Personal information
- Born: 27 July 1947 (age 78) Bucharest, Romania

Chess career
- Country: Romania
- Title: International Master (1985)
- Peak rating: 2425 (January 1987)

= Sergiu-Henric Grünberg =

Romanian chess player

Sergiu-Henric Grünberg (born 27 July 1947) is a Romanian chess player, International Master (IM) (1985), Romanian Chess Championship winner (1985).

== Chess career ==
In the 1980s, Sergiu-Henric Grünberg was one of the leading Romanian chess players. 22 times he reached the final stage of the Romanian Chess Championships and gold (1985) and bronze (1978) medals. With chess clubs University of Bucharest and AEM Timisoara he ten times won Romanian Chess Team Championships.

Sergiu-Henric Grünberg represented the Romanian team in 1st World Team Chess Championship in Lucerne.

In 1985, Sergiu-Henric Grünberg was awarded the FIDE International Master (IM) title.
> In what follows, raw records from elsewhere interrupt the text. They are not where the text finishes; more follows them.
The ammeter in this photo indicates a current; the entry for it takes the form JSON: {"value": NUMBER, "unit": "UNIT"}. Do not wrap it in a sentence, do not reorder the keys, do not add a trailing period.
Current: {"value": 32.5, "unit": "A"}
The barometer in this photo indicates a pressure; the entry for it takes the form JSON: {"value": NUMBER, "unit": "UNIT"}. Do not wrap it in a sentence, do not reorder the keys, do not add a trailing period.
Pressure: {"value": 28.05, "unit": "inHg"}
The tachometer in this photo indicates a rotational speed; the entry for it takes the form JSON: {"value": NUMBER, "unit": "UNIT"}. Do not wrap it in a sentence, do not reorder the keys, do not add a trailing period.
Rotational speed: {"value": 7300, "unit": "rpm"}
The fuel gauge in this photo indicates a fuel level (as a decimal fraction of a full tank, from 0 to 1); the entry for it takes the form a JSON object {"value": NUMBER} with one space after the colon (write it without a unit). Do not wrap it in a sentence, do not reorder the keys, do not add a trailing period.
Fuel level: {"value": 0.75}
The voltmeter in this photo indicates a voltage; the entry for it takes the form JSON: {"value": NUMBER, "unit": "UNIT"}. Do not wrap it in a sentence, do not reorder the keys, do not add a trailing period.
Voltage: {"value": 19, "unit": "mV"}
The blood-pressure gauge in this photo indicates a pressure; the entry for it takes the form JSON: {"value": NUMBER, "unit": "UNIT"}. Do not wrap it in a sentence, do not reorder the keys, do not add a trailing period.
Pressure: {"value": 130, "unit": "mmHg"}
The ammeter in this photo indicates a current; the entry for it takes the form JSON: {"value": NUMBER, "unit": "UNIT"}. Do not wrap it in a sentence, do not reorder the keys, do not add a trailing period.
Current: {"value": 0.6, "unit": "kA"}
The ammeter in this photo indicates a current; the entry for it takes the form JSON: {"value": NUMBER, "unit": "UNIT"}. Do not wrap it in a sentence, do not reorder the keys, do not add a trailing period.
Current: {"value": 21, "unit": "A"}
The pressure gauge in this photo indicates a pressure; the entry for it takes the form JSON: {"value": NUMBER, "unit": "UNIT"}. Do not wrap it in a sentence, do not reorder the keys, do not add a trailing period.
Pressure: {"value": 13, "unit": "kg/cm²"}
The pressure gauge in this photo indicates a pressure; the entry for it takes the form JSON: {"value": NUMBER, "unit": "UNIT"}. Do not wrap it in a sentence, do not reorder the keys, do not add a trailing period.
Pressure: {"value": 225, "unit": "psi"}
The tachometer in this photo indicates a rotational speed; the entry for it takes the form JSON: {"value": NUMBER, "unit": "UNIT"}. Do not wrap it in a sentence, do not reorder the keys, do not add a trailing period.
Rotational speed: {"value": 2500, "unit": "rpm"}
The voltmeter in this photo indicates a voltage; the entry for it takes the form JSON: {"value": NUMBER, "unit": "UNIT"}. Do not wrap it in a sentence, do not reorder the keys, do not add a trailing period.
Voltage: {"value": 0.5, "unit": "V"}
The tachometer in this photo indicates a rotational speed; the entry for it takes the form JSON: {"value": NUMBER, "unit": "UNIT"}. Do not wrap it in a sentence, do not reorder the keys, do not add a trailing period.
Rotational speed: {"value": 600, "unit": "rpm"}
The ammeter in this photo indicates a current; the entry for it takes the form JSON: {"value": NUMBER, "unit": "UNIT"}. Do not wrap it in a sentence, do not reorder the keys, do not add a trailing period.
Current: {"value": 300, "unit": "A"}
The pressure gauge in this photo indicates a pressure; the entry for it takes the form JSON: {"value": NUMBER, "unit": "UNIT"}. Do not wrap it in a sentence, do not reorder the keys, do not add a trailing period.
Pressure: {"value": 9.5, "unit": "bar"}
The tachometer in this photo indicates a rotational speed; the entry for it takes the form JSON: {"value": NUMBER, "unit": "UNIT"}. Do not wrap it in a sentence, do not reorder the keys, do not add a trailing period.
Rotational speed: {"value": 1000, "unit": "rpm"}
From 1980 he started chess training, first young people and later also adults. Sergiu-Henric Grünberg worked as a trainer at AEM-LUXTEN in Timișoara, where he also held the title of chess club president. Between the 1982–1998 he was a member of the Central Collegium of trainers in Romanian Chess Federation and from 2006 its president. In the 1990–1992 and 1996–2001 he was the Vice President of the Romanian Chess Federation.

== Personal life ==
In 1970 Sergiu-Henric Grünberg successfully graduated from the Politehnica University of Bucharest Faculty of Electrical Engineering.
He is father of Mihai-Lucian Grünberg (born 1976) who won Romanian Chess Championship in 2003.